Given the following language described as:
- formally:
(identifier operator identifier+)*
- in plain English: zero or more operations written as an identifier (the lvalue), then an operator, then one or more identifiers (the rvalue)
An example of a sequence of operations in that language would be, given the arbitrary operator @
:
A @ B C X @ Y
Whitespace is not significant and it may also be written more clearly as:
A @ B C
X @ Y
How would you parse this with a yacc-like LALR parser ?
What I tried so far
I know how to parse explicitly delimited operations, say A @ B C ; X @ Y
but I would like to know if parsing the above input is feasible and how.
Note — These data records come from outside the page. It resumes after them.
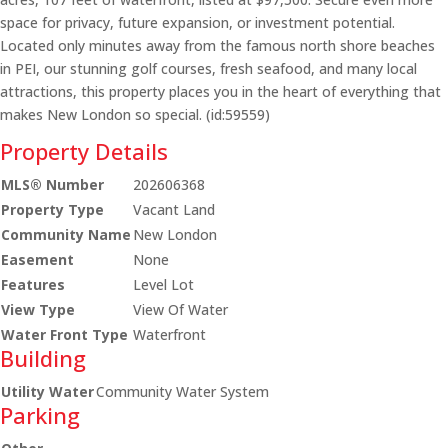
space for privacy, future expansion, or investment potential.
Located only minutes away from the famous north shore beaches
in PEI, our stunning golf courses, fresh seafood, and many local
attractions, this property places you in the heart of everything that
makes New London so special. (id:59559)
Property Details
MLS® Number
202606368
Property Type
Vacant Land
Community Name
New London
Easement
None
Features
Level Lot
View Type
View Of Water
Water Front Type
Waterfront
Building
Utility Water
Community Water System
Parking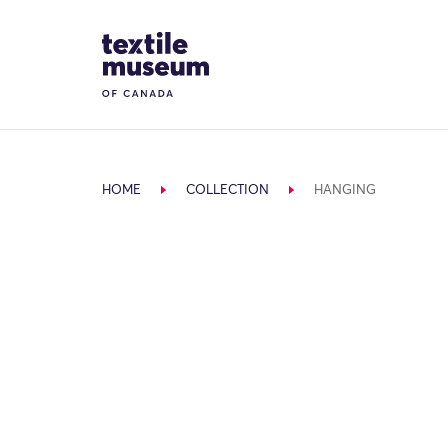
Skip to content
Site Logo
HOME
COLLECTION
HANGING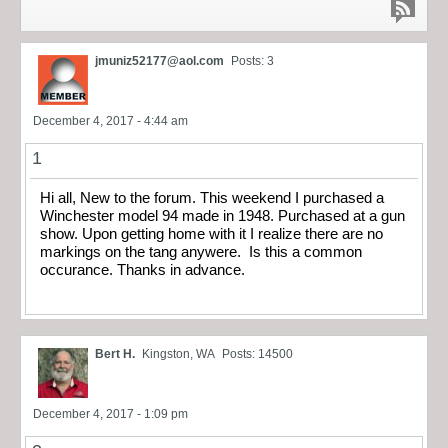
jmuniz52177@aol.com
Posts: 3
December 4, 2017 - 4:44 am
1
Hi all, New to the forum. This weekend I purchased a
Winchester model 94 made in 1948. Purchased at a gun
show. Upon getting home with it I realize there are no
markings on the tang anywere. Is this a common
occurance. Thanks in advance.
Bert H.
Kingston, WA
Posts: 14500
December 4, 2017 - 1:09 pm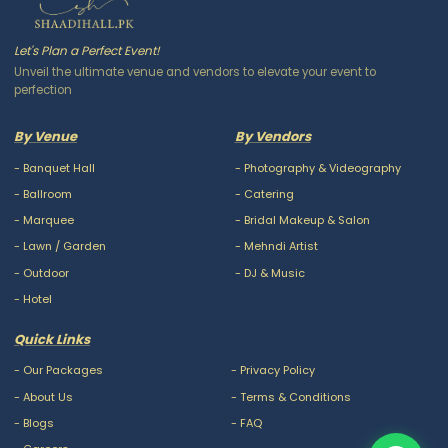
Let's Plan a Perfect Event!
Unveil the ultimate venue and vendors to elevate your event to
perfection
By Venue
By Vendors
-
Banquet Hall
-
Photography & Videography
-
Ballroom
-
Catering
-
Marquee
-
Bridal Makeup & Salon
-
Lawn / Garden
-
Mehndi Artist
-
Outdoor
-
DJ & Music
-
Hotel
Quick Links
-
Our Packages
-
Privacy Policy
-
About Us
-
Terms & Conditions
-
Blogs
-
FAQ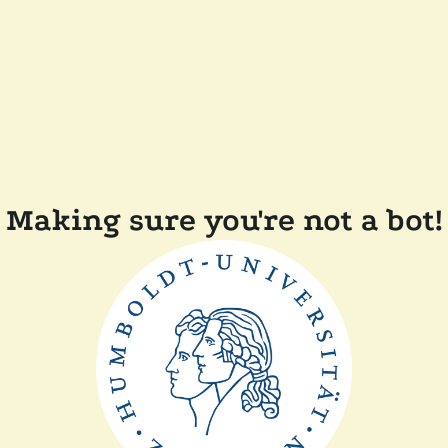
Making sure you're not a bot!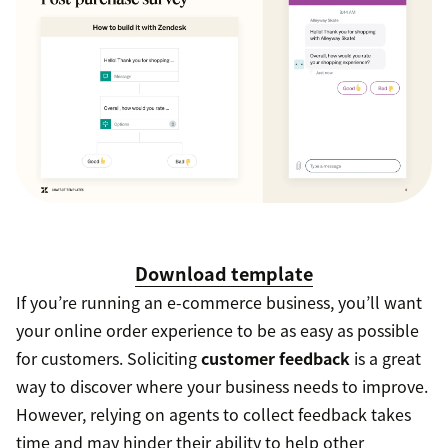
Download template
If you’re running an e-commerce business, you’ll want
your online order experience to be as easy as possible
for customers. Soliciting
customer feedback
is a great
way to discover where your business needs to improve.
However, relying on agents to collect feedback takes
time and may hinder their ability to help other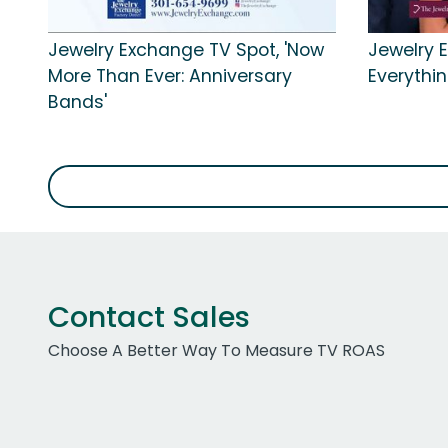
Jewelry Exchange TV Spot, 'Now
Jewelry 
More Than Ever: Anniversary
Everythin
Bands'
Contact Sales
Choose A Better Way To Measure TV ROAS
Hereafter is a (non-functional) minimal example using Flex/Bison.
lex.l:
%{
#include "y.tab.h"
%}
%option noyywrap
%option yylineno
%%
[a-zA-Z][a-zA-Z0-9_]* { return ID; }
@ { return OP; }
[ \t\r\n]+ ; /* ignore whitespace */
. { return ERROR; } /* any other character causes parse error */
%%
yacc.y:
%{
#include <stdio.h>
extern int yylineno;
void yyerror(const char *str);
int yylex();
%}
%define parse.lac full
%define parse.error verbose
%token ID OP ERROR
%left OP
%start opdefs
%%
opright:
| opright ID
;
opdef: ID OP ID opright
;
opdefs:
| opdefs opdef
;
%%
void yyerror(const char *str) {
fprintf(stderr, "error@%d: %s\n", yylineno, str);
}
int main(int argc, char *argv[]) {
yyparse();
}
Build with: $ flex lex.l && yacc -d yacc.y --report=all --verbose && gcc lex.yy.c y.tab.c
The issue: I cannot get the parser to not include the next lvalue identifier to the rvalue of the first operation.
$ ./a.out
A @ B C X @ Y
error@1: syntax error, unexpected OP, expecting $end or ID
The above is always parsed as: reduce(A @ B reduce(C X)) @ Y
I get the feeling I have to somehow put a condition on the lookahead token that says that if it is the operator, the last identifier should not be shifted and the current stack should be reduced:
A @ B C X @ Y
^ * // ^: current, *: lookahead
-> reduce 'A @ B C' !
-> shift 'X' !
I tried all kind of operator precedence arrangements but cannot get it to work.
I would be willing to accept a solution that does not apply to Bison as well.